### About this exercise
Take each line from the material below that includes the string "could" and copy it.

### The data
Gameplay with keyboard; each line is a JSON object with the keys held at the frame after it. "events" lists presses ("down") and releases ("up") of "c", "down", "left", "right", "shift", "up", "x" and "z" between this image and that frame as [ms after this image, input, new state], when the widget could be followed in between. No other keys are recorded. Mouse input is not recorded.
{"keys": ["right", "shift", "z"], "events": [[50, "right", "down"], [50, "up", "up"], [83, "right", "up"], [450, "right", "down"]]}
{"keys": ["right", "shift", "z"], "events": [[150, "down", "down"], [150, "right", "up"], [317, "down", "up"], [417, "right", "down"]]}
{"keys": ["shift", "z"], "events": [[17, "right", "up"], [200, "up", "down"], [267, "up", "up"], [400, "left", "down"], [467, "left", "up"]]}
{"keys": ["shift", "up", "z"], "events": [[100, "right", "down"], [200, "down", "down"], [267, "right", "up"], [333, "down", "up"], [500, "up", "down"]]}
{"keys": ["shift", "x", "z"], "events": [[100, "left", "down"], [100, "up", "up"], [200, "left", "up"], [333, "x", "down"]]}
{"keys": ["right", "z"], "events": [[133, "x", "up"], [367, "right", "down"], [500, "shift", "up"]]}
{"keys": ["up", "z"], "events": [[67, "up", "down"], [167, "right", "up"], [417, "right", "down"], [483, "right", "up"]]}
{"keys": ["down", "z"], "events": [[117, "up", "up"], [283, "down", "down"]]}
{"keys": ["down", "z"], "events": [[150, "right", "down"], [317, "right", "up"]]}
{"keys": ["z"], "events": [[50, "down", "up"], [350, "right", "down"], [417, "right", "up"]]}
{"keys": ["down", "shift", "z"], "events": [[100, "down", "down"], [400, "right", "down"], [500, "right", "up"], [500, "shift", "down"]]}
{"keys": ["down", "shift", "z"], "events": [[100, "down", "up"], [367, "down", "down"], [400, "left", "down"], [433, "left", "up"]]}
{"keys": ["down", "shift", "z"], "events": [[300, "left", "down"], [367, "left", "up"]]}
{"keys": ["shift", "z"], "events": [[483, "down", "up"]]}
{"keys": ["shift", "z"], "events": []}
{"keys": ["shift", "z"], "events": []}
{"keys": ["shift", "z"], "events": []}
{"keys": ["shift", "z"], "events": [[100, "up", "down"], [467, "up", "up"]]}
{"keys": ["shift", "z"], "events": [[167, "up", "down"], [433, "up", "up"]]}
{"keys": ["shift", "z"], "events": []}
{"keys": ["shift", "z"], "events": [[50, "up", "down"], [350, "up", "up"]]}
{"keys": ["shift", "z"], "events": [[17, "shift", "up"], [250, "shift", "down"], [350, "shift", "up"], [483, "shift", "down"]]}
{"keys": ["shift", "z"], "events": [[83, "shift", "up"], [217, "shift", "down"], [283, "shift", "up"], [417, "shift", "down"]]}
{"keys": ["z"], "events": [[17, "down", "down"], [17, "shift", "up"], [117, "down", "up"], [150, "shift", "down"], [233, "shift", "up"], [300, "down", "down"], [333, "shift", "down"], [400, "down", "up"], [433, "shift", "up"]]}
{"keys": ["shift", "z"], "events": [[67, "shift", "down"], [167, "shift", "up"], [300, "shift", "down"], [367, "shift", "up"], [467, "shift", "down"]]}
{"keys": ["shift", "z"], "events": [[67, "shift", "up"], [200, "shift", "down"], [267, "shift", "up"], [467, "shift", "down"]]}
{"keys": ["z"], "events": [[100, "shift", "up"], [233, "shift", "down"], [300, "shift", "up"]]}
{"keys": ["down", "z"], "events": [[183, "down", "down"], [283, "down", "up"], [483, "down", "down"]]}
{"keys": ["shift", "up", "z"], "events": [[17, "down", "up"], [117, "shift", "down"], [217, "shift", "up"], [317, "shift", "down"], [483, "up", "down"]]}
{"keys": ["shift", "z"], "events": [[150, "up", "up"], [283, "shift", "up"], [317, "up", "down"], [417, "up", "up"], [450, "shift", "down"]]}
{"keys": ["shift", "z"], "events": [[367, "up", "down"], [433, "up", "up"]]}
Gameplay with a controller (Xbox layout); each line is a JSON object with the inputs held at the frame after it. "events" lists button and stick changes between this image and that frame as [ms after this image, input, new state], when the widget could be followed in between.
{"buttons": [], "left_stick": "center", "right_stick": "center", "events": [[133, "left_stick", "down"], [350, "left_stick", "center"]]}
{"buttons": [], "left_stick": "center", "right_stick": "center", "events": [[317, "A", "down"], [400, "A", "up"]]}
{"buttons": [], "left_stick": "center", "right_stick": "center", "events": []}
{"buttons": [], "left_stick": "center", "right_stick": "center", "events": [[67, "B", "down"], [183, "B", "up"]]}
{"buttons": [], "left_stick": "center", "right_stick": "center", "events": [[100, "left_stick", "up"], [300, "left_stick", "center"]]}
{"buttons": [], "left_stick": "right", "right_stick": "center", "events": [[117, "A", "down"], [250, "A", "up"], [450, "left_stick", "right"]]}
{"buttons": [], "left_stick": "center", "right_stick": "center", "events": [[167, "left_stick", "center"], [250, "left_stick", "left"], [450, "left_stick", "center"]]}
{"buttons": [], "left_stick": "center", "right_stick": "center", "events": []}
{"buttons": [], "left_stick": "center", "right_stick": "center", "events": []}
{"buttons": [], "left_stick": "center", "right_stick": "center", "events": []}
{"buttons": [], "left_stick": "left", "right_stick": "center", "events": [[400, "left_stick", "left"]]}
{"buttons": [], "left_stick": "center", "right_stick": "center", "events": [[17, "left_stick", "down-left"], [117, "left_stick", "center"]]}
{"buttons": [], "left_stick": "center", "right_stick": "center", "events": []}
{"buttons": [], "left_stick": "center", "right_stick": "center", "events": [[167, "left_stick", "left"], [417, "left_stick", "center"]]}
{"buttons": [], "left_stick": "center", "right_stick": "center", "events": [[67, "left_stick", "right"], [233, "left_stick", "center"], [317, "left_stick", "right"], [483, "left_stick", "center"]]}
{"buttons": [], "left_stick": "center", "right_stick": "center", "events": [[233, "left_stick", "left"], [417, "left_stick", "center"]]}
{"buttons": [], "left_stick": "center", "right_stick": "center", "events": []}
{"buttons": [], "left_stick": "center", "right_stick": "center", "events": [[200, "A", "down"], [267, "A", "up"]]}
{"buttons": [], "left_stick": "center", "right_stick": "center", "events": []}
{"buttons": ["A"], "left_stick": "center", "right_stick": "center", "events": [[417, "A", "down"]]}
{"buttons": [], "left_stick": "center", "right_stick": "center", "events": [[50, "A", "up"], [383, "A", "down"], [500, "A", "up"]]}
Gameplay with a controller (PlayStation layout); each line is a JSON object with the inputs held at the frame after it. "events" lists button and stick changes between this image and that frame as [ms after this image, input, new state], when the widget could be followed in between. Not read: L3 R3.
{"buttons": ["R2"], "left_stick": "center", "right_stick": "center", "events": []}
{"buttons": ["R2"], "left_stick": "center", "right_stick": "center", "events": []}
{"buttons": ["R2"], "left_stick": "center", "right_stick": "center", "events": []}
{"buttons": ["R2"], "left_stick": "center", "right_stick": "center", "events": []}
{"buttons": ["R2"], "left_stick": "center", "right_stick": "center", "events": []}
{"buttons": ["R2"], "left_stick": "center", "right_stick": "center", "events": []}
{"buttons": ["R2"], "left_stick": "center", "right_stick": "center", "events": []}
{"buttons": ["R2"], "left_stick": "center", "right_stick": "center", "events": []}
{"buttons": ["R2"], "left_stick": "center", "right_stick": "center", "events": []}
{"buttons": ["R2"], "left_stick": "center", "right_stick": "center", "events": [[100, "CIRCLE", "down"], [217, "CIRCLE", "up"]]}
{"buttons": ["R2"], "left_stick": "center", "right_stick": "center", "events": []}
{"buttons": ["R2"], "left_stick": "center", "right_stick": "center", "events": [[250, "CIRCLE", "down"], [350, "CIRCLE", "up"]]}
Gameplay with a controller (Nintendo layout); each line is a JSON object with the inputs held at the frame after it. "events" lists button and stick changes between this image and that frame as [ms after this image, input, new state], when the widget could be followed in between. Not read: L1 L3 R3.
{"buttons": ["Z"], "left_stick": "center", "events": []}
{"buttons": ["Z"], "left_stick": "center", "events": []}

### Solution to this task
Gameplay with keyboard; each line is a JSON object with the keys held at the frame after it. "events" lists presses ("down") and releases ("up") of "c", "down", "left", "right", "shift", "up", "x" and "z" between this image and that frame as [ms after this image, input, new state], when the widget could be followed in between. No other keys are recorded. Mouse input is not recorded.
Gameplay with a controller (Xbox layout); each line is a JSON object with the inputs held at the frame after it. "events" lists button and stick changes between this image and that frame as [ms after this image, input, new state], when the widget could be followed in between.
Gameplay with a controller (PlayStation layout); each line is a JSON object with the inputs held at the frame after it. "events" lists button and stick changes between this image and that frame as [ms after this image, input, new state], when the widget could be followed in between. Not read: L3 R3.
Gameplay with a controller (Nintendo layout); each line is a JSON object with the inputs held at the frame after it. "events" lists button and stick changes between this image and that frame as [ms after this image, input, new state], when the widget could be followed in between. Not read: L1 L3 R3.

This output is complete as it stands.